REQUEST = Retype all of the entries precisely.

(Dataset entries)
BEGIN
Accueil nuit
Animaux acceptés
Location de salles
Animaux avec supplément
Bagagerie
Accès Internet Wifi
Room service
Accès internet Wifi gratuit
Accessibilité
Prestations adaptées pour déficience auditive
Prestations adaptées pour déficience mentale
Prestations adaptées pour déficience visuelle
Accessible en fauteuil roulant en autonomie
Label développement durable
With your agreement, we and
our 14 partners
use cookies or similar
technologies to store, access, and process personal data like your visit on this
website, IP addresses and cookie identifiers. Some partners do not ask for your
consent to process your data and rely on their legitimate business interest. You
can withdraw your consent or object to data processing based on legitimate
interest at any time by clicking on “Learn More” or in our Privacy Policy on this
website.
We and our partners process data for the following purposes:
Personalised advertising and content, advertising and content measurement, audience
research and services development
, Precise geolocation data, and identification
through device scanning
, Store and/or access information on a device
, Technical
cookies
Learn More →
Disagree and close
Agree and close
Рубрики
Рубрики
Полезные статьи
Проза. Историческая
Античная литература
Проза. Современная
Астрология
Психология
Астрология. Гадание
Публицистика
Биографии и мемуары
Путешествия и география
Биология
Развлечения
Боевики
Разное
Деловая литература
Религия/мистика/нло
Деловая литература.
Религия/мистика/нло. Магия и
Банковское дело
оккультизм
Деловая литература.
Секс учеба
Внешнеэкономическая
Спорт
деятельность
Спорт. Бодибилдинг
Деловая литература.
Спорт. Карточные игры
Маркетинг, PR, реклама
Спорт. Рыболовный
END
EXERCISE OUTPUT =
Accueil nuit
Animaux acceptés
Location de salles
Animaux avec supplément
Bagagerie
Accès Internet Wifi
Room service
Accès internet Wifi gratuit
Accessibilité
Prestations adaptées pour déficience auditive
Prestations adaptées pour déficience mentale
Prestations adaptées pour déficience visuelle
Accessible en fauteuil roulant en autonomie
Label développement durable
With your agreement, we and
our 14 partners
use cookies or similar
technologies to store, access, and process personal data like your visit on this
website, IP addresses and cookie identifiers. Some partners do not ask for your
consent to process your data and rely on their legitimate business interest. You
can withdraw your consent or object to data processing based on legitimate
interest at any time by clicking on “Learn More” or in our Privacy Policy on this
website.
We and our partners process data for the following purposes:
Personalised advertising and content, advertising and content measurement, audience
research and services development
, Precise geolocation data, and identification
through device scanning
, Store and/or access information on a device
, Technical
cookies
Learn More →
Disagree and close
Agree and close
Рубрики
Рубрики
Полезные статьи
Проза. Историческая
Античная литература
Проза. Современная
Астрология
Психология
Астрология. Гадание
Публицистика
Биографии и мемуары
Путешествия и география
Биология
Развлечения
Боевики
Разное
Деловая литература
Религия/мистика/нло
Деловая литература.
Религия/мистика/нло. Магия и
Банковское дело
оккультизм
Деловая литература.
Секс учеба
Внешнеэкономическая
Спорт
деятельность
Спорт. Бодибилдинг
Деловая литература.
Спорт. Карточные игры
Маркетинг, PR, реклама
Спорт. Рыболовный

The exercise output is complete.